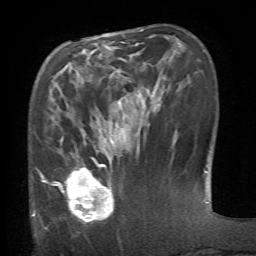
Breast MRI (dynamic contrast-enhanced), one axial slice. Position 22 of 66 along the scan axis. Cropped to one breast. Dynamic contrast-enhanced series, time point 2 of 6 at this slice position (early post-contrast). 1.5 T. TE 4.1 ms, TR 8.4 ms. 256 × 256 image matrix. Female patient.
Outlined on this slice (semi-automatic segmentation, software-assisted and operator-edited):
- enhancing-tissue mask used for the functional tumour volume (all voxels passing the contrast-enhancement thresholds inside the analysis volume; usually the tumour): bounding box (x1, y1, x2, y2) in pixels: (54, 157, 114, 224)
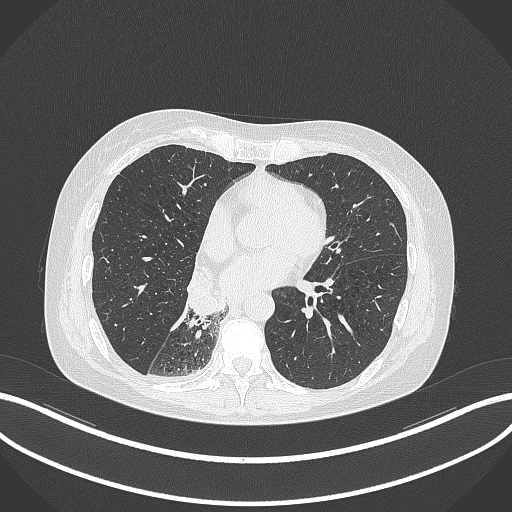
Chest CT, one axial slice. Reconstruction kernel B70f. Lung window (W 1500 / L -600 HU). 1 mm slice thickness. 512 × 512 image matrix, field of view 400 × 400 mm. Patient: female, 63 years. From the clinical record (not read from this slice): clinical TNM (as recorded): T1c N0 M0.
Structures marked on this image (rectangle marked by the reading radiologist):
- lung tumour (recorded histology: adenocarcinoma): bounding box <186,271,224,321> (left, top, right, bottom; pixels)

........

Task goal: This exercise asks for an exact copy of the lines from the first one in the data through the line that contains "Outlined on this", pictures excluded.

Task answer:
Breast MRI (dynamic contrast-enhanced), one axial slice. Position 22 of 66 along the scan axis. Cropped to one breast. Dynamic contrast-enhanced series, time point 2 of 6 at this slice position (early post-contrast). 1.5 T. TE 4.1 ms, TR 8.4 ms. 256 × 256 image matrix. Female patient.
Outlined on this slice (semi-automatic segmentation, software-assisted and operator-edited):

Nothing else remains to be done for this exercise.